Exercise prompt ▸
The task calls for every line of the data to be retyped exactly.

[Records shown Boundary: Start]

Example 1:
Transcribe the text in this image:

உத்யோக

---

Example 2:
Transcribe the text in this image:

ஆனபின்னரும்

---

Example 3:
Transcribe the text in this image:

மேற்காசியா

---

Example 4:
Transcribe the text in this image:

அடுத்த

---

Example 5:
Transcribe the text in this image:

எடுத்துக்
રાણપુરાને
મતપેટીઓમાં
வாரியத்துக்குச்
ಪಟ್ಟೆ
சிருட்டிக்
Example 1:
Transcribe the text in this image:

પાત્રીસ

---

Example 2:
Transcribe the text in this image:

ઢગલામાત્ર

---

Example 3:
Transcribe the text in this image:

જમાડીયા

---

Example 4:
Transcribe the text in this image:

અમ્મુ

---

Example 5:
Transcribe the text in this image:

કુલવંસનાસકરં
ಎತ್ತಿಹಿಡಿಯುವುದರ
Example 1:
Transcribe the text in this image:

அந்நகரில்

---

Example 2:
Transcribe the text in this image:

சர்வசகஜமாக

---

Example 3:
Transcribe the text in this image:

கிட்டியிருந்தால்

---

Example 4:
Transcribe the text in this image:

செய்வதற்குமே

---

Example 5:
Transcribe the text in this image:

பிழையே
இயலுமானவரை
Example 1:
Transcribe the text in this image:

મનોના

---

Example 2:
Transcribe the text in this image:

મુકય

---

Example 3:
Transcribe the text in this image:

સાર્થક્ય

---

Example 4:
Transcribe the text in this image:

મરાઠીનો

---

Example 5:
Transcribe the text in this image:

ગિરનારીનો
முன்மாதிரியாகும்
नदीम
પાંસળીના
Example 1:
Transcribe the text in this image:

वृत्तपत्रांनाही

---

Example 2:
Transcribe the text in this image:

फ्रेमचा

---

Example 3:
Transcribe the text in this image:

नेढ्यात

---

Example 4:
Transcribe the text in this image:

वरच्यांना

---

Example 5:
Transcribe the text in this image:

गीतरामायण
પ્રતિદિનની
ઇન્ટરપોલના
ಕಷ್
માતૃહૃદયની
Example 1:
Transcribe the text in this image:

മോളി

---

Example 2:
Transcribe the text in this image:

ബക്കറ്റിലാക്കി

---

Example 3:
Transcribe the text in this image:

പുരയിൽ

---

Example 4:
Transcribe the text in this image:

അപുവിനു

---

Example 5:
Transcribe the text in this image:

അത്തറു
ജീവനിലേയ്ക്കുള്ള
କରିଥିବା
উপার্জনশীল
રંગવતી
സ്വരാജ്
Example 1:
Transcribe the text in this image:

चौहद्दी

[Records shown Boundary: End]

Answer for the task ▸
Example 1:
Transcribe the text in this image:

உத்யோக

---

Example 2:
Transcribe the text in this image:

ஆனபின்னரும்

---

Example 3:
Transcribe the text in this image:

மேற்காசியா

---

Example 4:
Transcribe the text in this image:

அடுத்த

---

Example 5:
Transcribe the text in this image:

எடுத்துக்
રાણપુરાને
મતપેટીઓમાં
வாரியத்துக்குச்
ಪಟ್ಟೆ
சிருட்டிக்
Example 1:
Transcribe the text in this image:

પાત્રીસ

---

Example 2:
Transcribe the text in this image:

ઢગલામાત્ર

---

Example 3:
Transcribe the text in this image:

જમાડીયા

---

Example 4:
Transcribe the text in this image:

અમ્મુ

---

Example 5:
Transcribe the text in this image:

કુલવંસનાસકરં
ಎತ್ತಿಹಿಡಿಯುವುದರ
Example 1:
Transcribe the text in this image:

அந்நகரில்

---

Example 2:
Transcribe the text in this image:

சர்வசகஜமாக

---

Example 3:
Transcribe the text in this image:

கிட்டியிருந்தால்

---

Example 4:
Transcribe the text in this image:

செய்வதற்குமே

---

Example 5:
Transcribe the text in this image:

பிழையே
இயலுமானவரை
Example 1:
Transcribe the text in this image:

મનોના

---

Example 2:
Transcribe the text in this image:

મુકય

---

Example 3:
Transcribe the text in this image:

સાર્થક્ય

---

Example 4:
Transcribe the text in this image:

મરાઠીનો

---

Example 5:
Transcribe the text in this image:

ગિરનારીનો
முன்மாதிரியாகும்
नदीम
પાંસળીના
Example 1:
Transcribe the text in this image:

वृत्तपत्रांनाही

---

Example 2:
Transcribe the text in this image:

फ्रेमचा

---

Example 3:
Transcribe the text in this image:

नेढ्यात

---

Example 4:
Transcribe the text in this image:

वरच्यांना

---

Example 5:
Transcribe the text in this image:

गीतरामायण
પ્રતિદિનની
ઇન્ટરપોલના
ಕಷ್
માતૃહૃદયની
Example 1:
Transcribe the text in this image:

മോളി

---

Example 2:
Transcribe the text in this image:

ബക്കറ്റിലാക്കി

---

Example 3:
Transcribe the text in this image:

പുരയിൽ

---

Example 4:
Transcribe the text in this image:

അപുവിനു

---

Example 5:
Transcribe the text in this image:

അത്തറു
ജീവനിലേയ്ക്കുള്ള
କରିଥିବା
উপার্জনশীল
રંગવતી
സ്വരാജ്
Example 1:
Transcribe the text in this image:

चौहद्दी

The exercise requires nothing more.